Since the same deposit is used for payments to multiple parties, it is possible that the deposit is drained before each party has been paid. This is an accepted trade-off, because the amounts are small and low gas costs are more important, as long as the actual double spending does not reach a high level. To somewhat reduce the risks of double spends, the following precautions are taken:

  • Users can’t immediately withdraw tokens from the UDC. They first have to announce their intention and then wait until a withdraw delay has elapsed.

  • The PFS demands a higher deposit than it’s currently owed amount to give it some safety margin when other parties claim tokens

  • Only PFSs registered in the ServiceRegistry are allowed to claim IOUs. This is important because claims allow circumventing the UDC’s withdraw delay.

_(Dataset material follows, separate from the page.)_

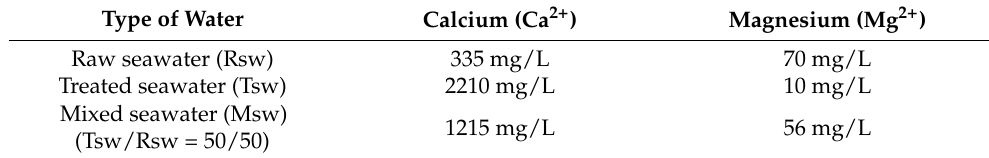
Table 3. Divalent cation concentration at pH 11.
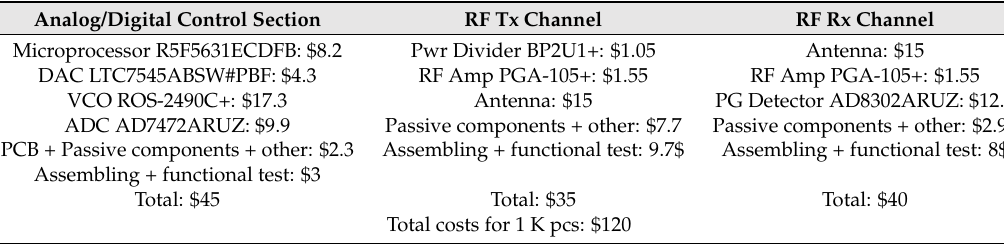
Table 1. Costs of the reader for a production of 1 k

A user and a PFS can theoretically collude to quickly withdraw the complete deposit (via a claim) before other services are paid. This should be unlikely due to the following aspects:

  • The savings achieved by cheating the other services are low compared to the coordination cost for the collusion

  • The PFS is itself a party receiving payments of services and does not want to promote cheating against services

  • If this becomes widespread, cheating users can theoretically be blacklisted by PFSs. This will require them to close their existing channels and reopen new channels at a cost which will most likely be higher than the profit gained by cheating

MonitoringService

The Monitoring Service submits an up-to-date balance proof on behalf of users who are offline when a channel is closed to prevent them from losing tokens. This could be done without a dedicated contract by calling TokenNetwork.updateNonClosingBalanceProof <update-channel> but then the MS would not be able to claim a reward for its work. To handle the rewards, the MonitoringService contract provides two functions. monitor() for wrapping updateNonClosingBalanceProof and creating the reward and claimReward() for claiming the reward after the settlement. monitor() only works for service providers that are registered in ServiceRegistry:

function monitor(address closing_participant, address non_closing_participant, bytes32 balance_hash, uint256 nonce, bytes32 additional_hash, bytes memory closing_signature, bytes memory non_closing_signature, uint256 reward_amount, address token_network_address, bytes memory reward_proof_signature)
public

    Called by a registered MS, when providing a new balance proof to a monitored channel. Can be called multiple times by different registered MSs as long as the BP provided is newer than the current newest registered BP.
    Parameters:
        nonce – Strictly monotonic value used to order BPs omitting PB specific params, since these will not be provided in the future
        reward_amount – Amount of tokens to be rewarded
        token_network_address – Address of the Token Network in which the channel being monitored exists.
        reward_proof_signature – The signature of the signed reward proof

function claimReward(uint256 channel_identifier, address token_network_address, address closing_participant, address non_closing_participant)
public
returns (bool)

    Called after a monitored channel is settled in order for MS to claim the reward Can be called once per settled channel by everyone on behalf of MS.
    Parameters:
        token_network_address – Address of the Token Network in which the channel exists
        closing_participant – Address of the participant of the channel that called close
        non_closing_participant – The other participant of the channel

In order to avoid an unproductive race between service providers, for the same participant on the same channel, different service providers have different block numbers from which they can call monitor(). Here we are not trying to get randomness, but merely trying to make differences in a fair way.

monitor()

When the Monitoring Service calls monitor() with a balance proof, MonitoringService smart contract submits the balance proof on behalf of the Monitoring Service. If that succeeds, MonitoringService smart contract records the fact that the Monitoring Service has submitted the balance proof.

  • monitor() refuses callers that are not registered in ServiceRegistry.